» **Record extracts**

________________________

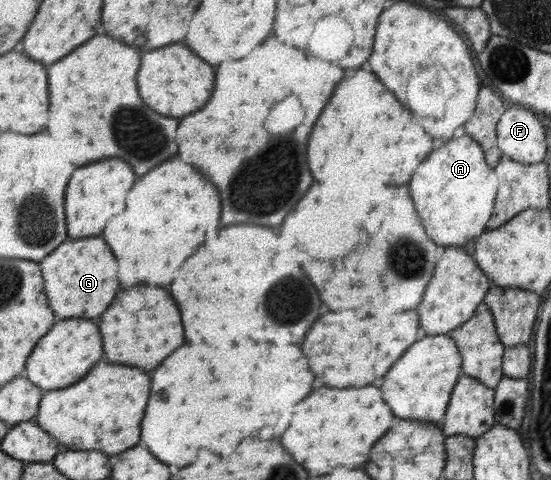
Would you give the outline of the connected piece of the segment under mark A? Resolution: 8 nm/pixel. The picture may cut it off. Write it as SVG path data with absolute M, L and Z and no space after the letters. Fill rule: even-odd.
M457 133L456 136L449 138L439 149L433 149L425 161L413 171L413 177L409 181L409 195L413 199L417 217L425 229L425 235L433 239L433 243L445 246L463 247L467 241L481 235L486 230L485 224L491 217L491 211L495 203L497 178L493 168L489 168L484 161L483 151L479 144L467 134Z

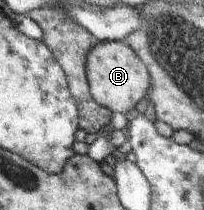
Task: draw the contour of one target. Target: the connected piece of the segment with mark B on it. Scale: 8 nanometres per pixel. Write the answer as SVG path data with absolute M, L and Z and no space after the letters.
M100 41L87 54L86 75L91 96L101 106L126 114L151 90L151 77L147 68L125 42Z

________________________

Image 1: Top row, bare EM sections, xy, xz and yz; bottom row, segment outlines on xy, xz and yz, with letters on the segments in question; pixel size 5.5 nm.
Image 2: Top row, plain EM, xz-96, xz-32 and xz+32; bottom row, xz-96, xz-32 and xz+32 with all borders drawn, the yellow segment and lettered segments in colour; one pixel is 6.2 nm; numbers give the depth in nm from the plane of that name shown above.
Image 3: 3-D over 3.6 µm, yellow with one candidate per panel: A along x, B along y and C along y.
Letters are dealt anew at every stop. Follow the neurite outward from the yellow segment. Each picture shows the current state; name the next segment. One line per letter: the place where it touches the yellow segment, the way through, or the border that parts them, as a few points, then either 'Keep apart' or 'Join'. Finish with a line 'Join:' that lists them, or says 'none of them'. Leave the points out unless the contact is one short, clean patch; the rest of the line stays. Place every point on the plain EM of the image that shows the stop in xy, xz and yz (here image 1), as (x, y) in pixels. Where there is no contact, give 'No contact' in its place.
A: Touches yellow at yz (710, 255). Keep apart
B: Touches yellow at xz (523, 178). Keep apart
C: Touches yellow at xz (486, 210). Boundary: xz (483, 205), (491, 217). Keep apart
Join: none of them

________________________

» **Problem requirements**
Using the listing above, say how many of its lines include "segments", offering nothing besides the number.

» **Written response**
2